I circled the building once and spotted the watchman sitting in a sentry box with an oil lamp, reading a newspaper and smoking a long-stemmed pipe. Awake, in other words, but only just. I made my way to the northeast side and climbed into an ornamental apse with a statue of some ancient judge, setting my boot on his knee and pulling myself up. It was windy out on the balcony beneath the great clock, a chill winter breeze that stirred the smog and made my hair fly. I climbed the ladder to where the globes of the gas lamps sat, then pushed the shutter up and hoisted myself into the space beyond.

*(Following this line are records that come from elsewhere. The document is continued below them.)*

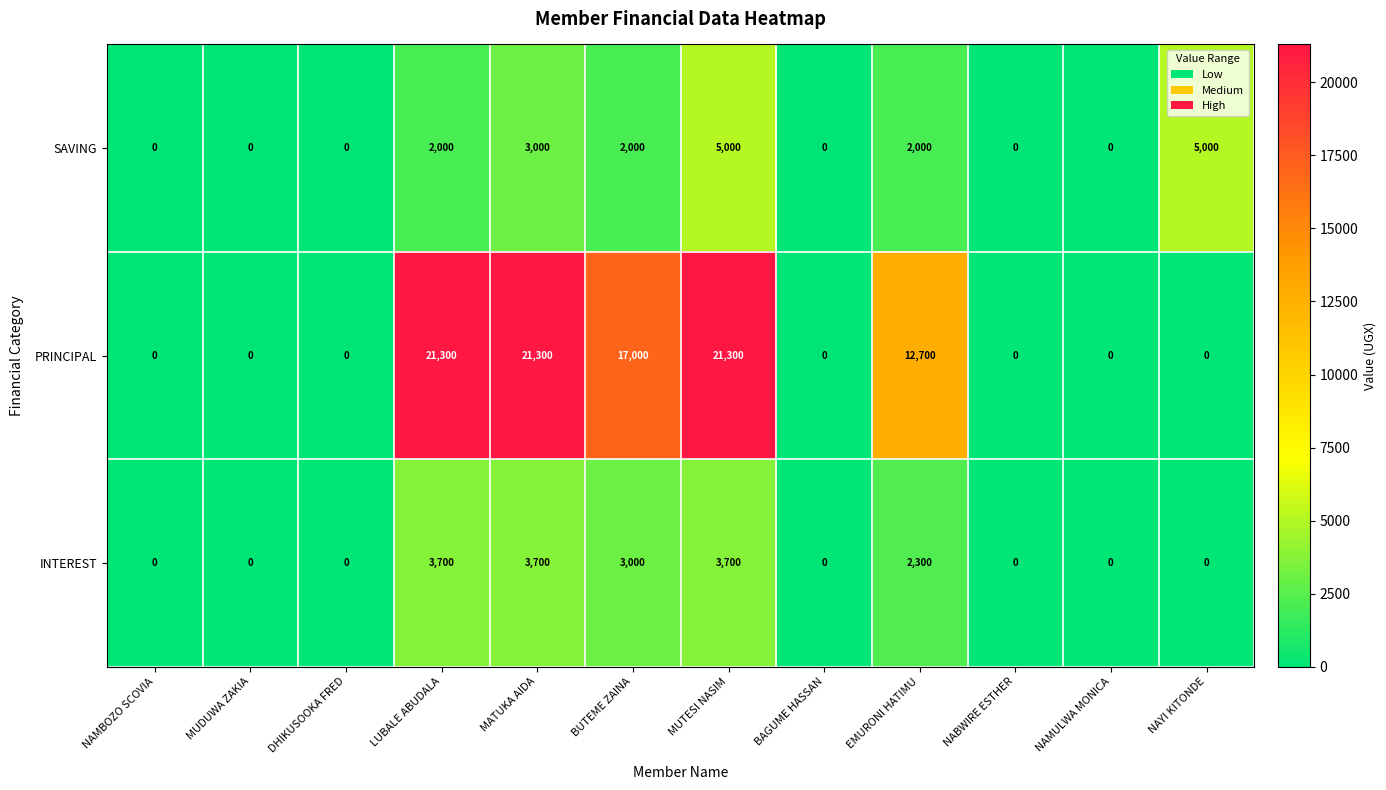

At how many categories does at least one series exceed 7050?

5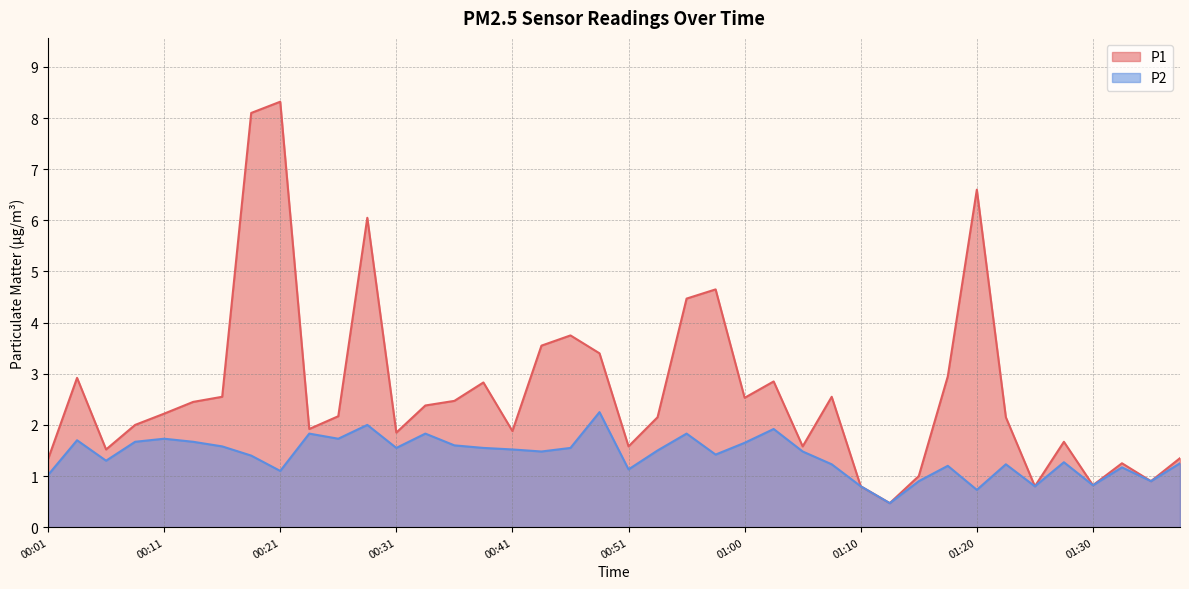

Rank the series by their average value, from lowest to highest.

P2, P1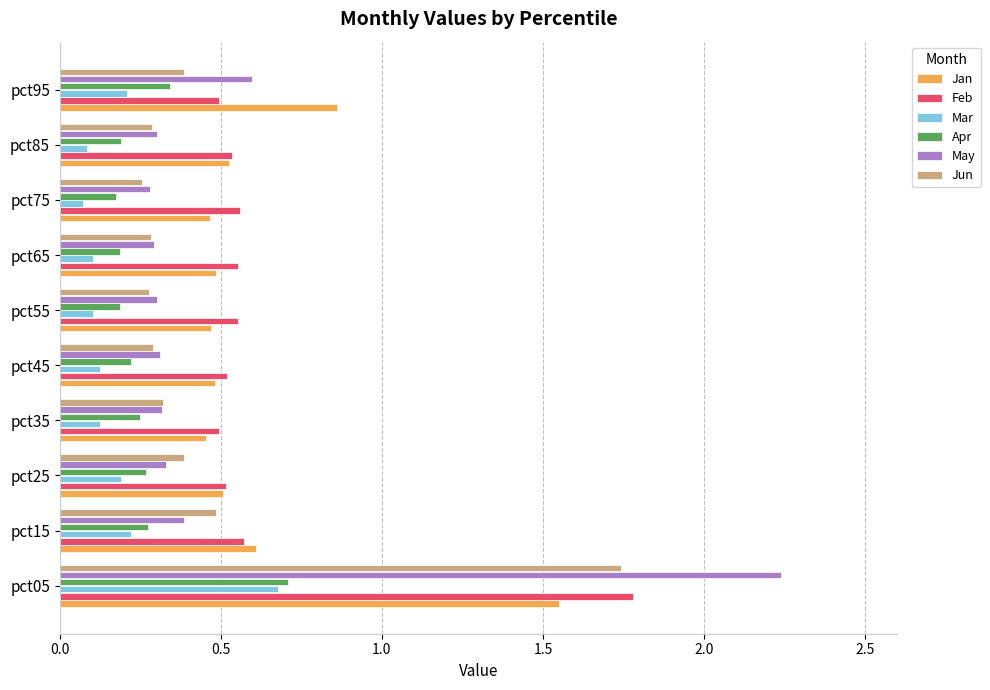

True or false: Feb has a value of 0.8 at pct35.

False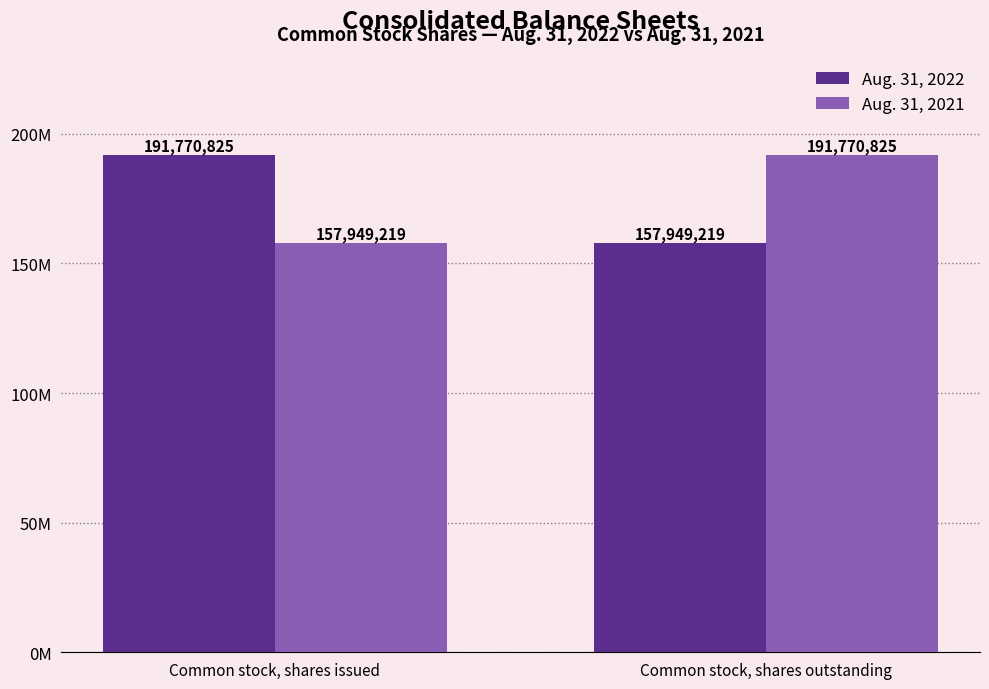

Which series changed the most between Common stock, shares issued and Common stock, shares outstanding?

Aug. 31, 2022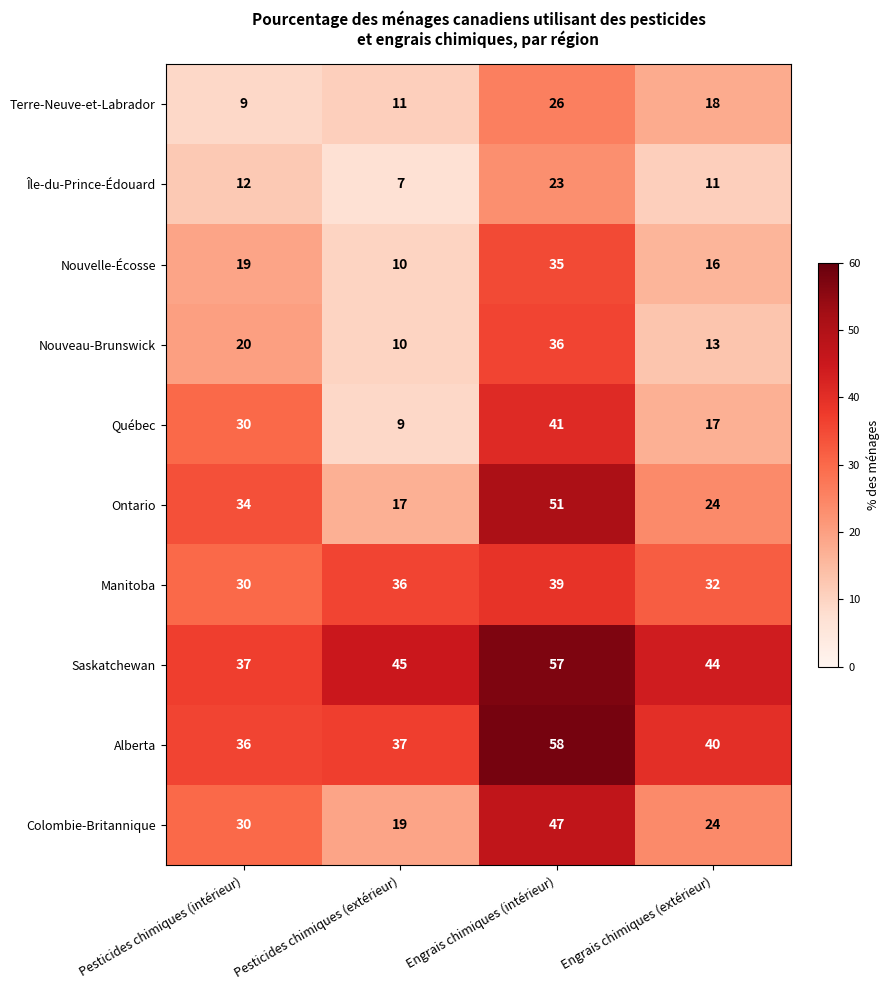

What is the average value of the Saskatchewan series?

46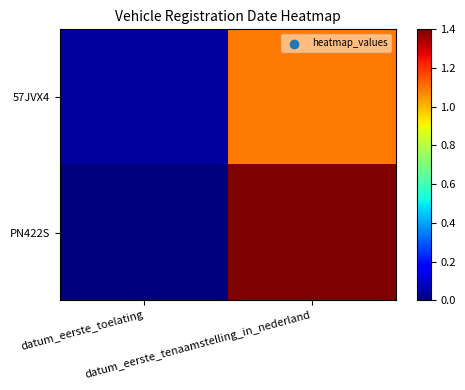

Rank the series by their average value, from lowest to highest.

57JVX4, PN422S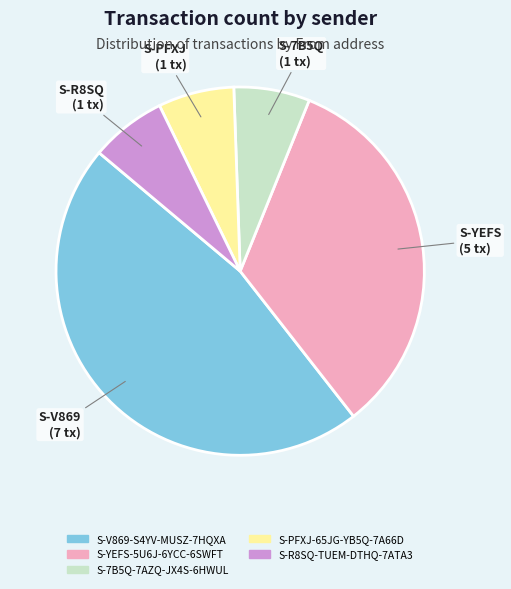

What is the largest slice in the pie chart?

S-V869-S4YV-MUSZ-7HQXA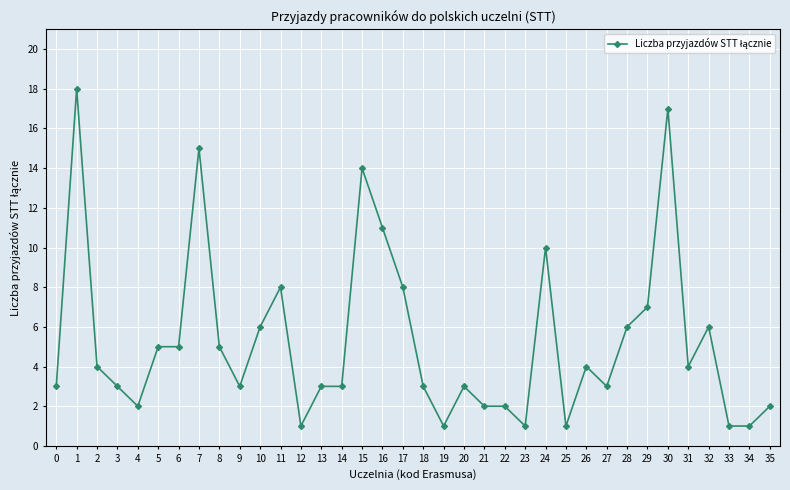

What is the maximum value shown in the chart?

18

I took stock of the room as I released my hair. The blanket I had used last time was still there, as were some of my old books. There was no sign that anyone had been up since. For a few hours, I was safe. I set the “habbit” toy beside me, lay down, and listened to the night, thinking of Berrit, and Morlak, and Willinghouse.
*
I DREAMED OF SCALING one of the iron foundry chimneys, the tallest in the city. I had a satchel of tools and replacement bricks over my shoulder, which got heavier and heavier with each rung of the ladder I climbed, but I kept going because I thought I would be able to see Papa from the top. When I got there, I opened the satchel, expecting it to contain a baby, but found myself blinded by the light of the Beacon, though I did not remember stealing it. Turning away, I realized that someone was up there with me: Willinghouse, but now he had a terrible gash in his chest that hissed impossibly when he tried to speak. I went to him, used my hand to stop the bleeding, but when I took it away, I was horrified to find that my fist was clutching the bloody spike with which I had stabbed Morlak.